Prakash Garud

Arts Collaboration
1998-1999

Grant Period: Over one year

Our second grant to Prakash and his colleagues will enable them to tour extensively with the productions, while introducing shadow puppetry (with the help of traditional performers) through accompanying workshops for parent and school audiences in the state. Given the commitment and drive they amply displayed in the first round of the programme, there is little doubt that the tour will be hugely successful. In both performance and workshop situations, the group is exceptional, and even the shyest of children are left with no choice other than to succumb to their entertaining wiles. Moreover, the team has its eyes firmly fixed on the future and has already established a good reputation and support network for itself in the state. There is little likelihood, however, that the possibility of success will make the group any less open to artistic experience and learning

The project leader is originally from Gadag, and a member of a traditional theatre company founded by his grandfather. Currently settled in Dharwad with his spouse, Prakash and his collaborators have set up a non-profit organisation, Bala Balaga, with local support. Bala Balaga will manage a small school and a repertory that caters to children – and which will perform the three shadow puppetry plays. Similarly, a collaborator from Tiptur is involved with a theatre group, on whose governing body Prakash and others in the collaboration sit. Another member of the team in Shimoga, a visual artist, is looking to form a village arts centre on a part of the agricultural land she had inherited, and consults regularly with the larger group on this issue. Such professionalism and purpose reflects the culture of Ninasam, the theatre institution that trained the core of this team. If not working in their own towns, most collaborators will work at Ninasam on part-time projects, or with alumni who offer work. Our second grant, covering honoraria, will give the team the luxury to devote themselves more single-mindedly to the task at hand.

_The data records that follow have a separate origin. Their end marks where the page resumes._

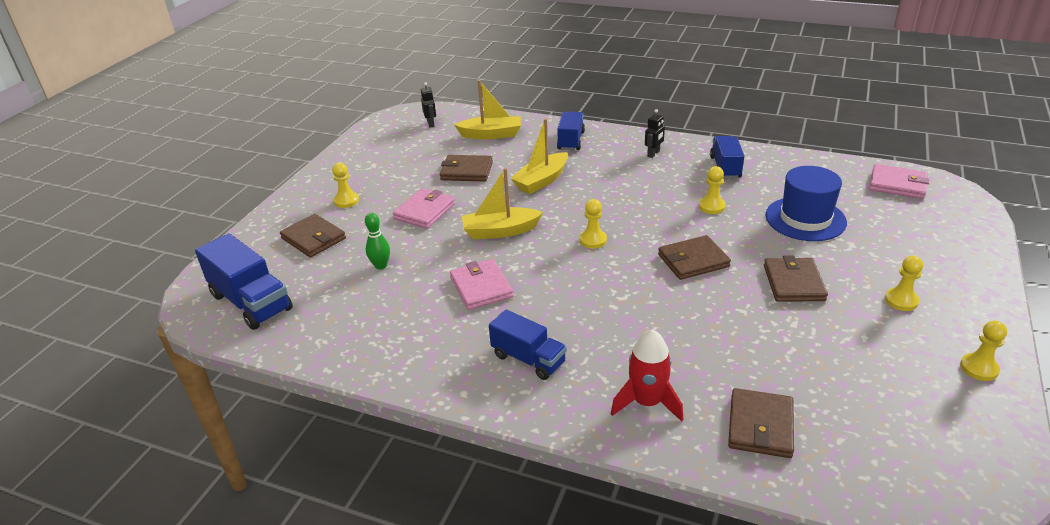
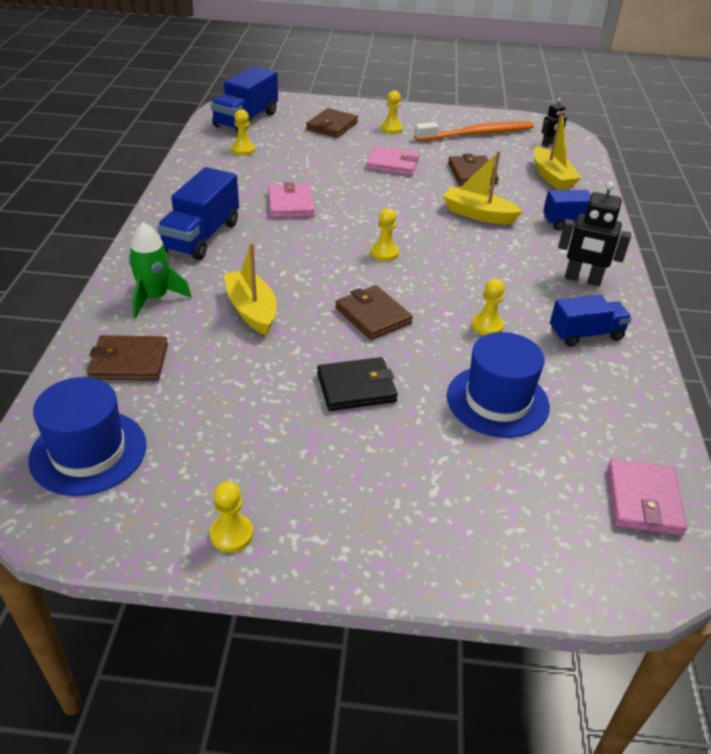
camera: 70 degrees right, 5 degrees up
(381, 266) = (305, 158): green bowling pin -> none
(389, 155) = (476, 134): none -> orange toothbrush
(481, 287) = (290, 204): pink wallet -> pink wallet turned 60 degrees counterclockwise
(500, 231) = (378, 203): yellow boat -> yellow boat (252, 310)
(528, 359) = (202, 236): blue truck -> blue truck, size x1.51
(647, 402) = (155, 298): red rocket -> green rocket
(653, 154) = (582, 279): black robot -> black robot, size x1.75
(793, 283) = (356, 387): brown wallet -> black wallet
(901, 300) = (348, 476): yellow pawn -> yellow pawn (243, 150)
(901, 458) = (88, 452): none -> blue hat

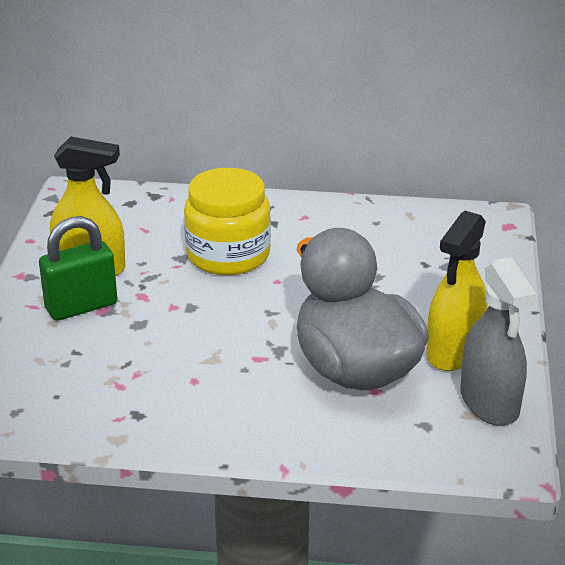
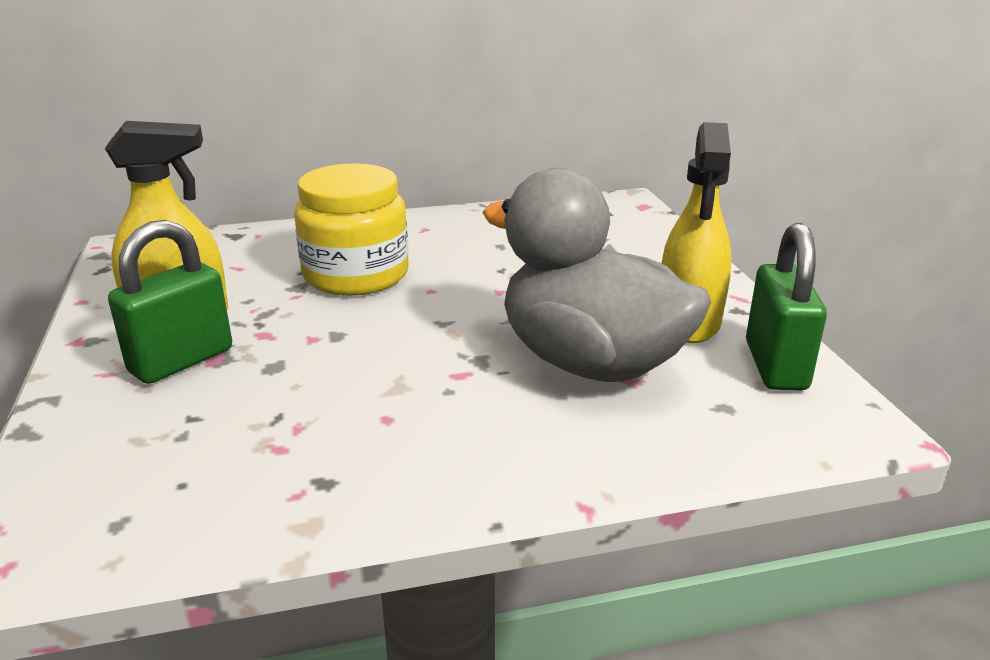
camera: 20 degrees left, 5 degrees down
(489, 402) = (775, 365): grey spray bottle -> green padlock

Bala Balaga is in the process of networking itself with innovative schools, and is collaborating closely with two such institutions in Bangalore. Teachers and students from one of the schools in Bangalore participated in a puppetry workshop at Dharwad and interacted with parents from Bala Balaga to discuss issues of pedagogy and learning. Parents of students at Bala Balaga recently visited the schools in Bangalore and spent a full day interacting with children at both the institutions. Bala Balaga’s intended repertory work with schools has the same engaging quality. A survey in the initial stages revealed, for instance, that not a single school in Karnataka arranges folk performances. Collaborators have already been in touch with schools in the state run by the Navodaya Vidyalaya Samiti (NVS), New Delhi, and have a long-term plan to do at least one of their productions in Hindi in order to travel to NVS schools elsewhere in the country.

Prakash and his colleagues have been in constant dialogue with traditional performers willing to interact with them. The group believes that traditional performers must plot and steer the change that may have to come about, if the form is to create new audiences and sustain itself as performance. With traditional performers forced in a sense to be curious bystanders, they may look into themselves. Prakash and his colleagues brought down the performance time to an hour or less and heightened the visual and narrative elements in ways that children would find compelling. If all goes according to plan in the second phase, the group does feel that some of the younger traditional shadow puppeteers may choose to collaborate further and introduce the form to younger audiences in a new way.